Rewrite these lines so that each "POLICY" becomes "STATEMENT", leaving everything else as it is. Leave the pictures out of your answer.

*** RECORDS SHOWN ***

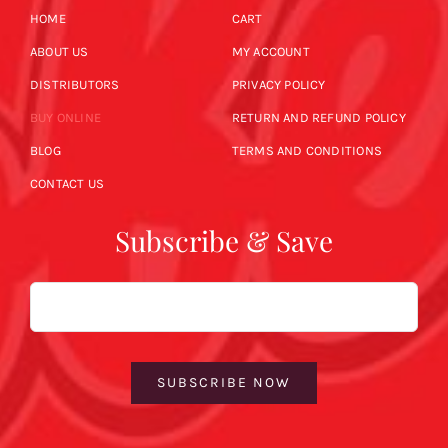
HOME
CART
ABOUT US
MY ACCOUNT
DISTRIBUTORS
PRIVACY POLICY
BUY ONLINE
RETURN AND REFUND POLICY
BLOG
TERMS AND CONDITIONS
CONTACT US
Subscribe & Save
Email
SUBSCRIBE NOW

***

• **REPLY TO THE TASK**:
HOME
CART
ABOUT US
MY ACCOUNT
DISTRIBUTORS
PRIVACY STATEMENT
BUY ONLINE
RETURN AND REFUND STATEMENT
BLOG
TERMS AND CONDITIONS
CONTACT US
Subscribe & Save
Email
SUBSCRIBE NOW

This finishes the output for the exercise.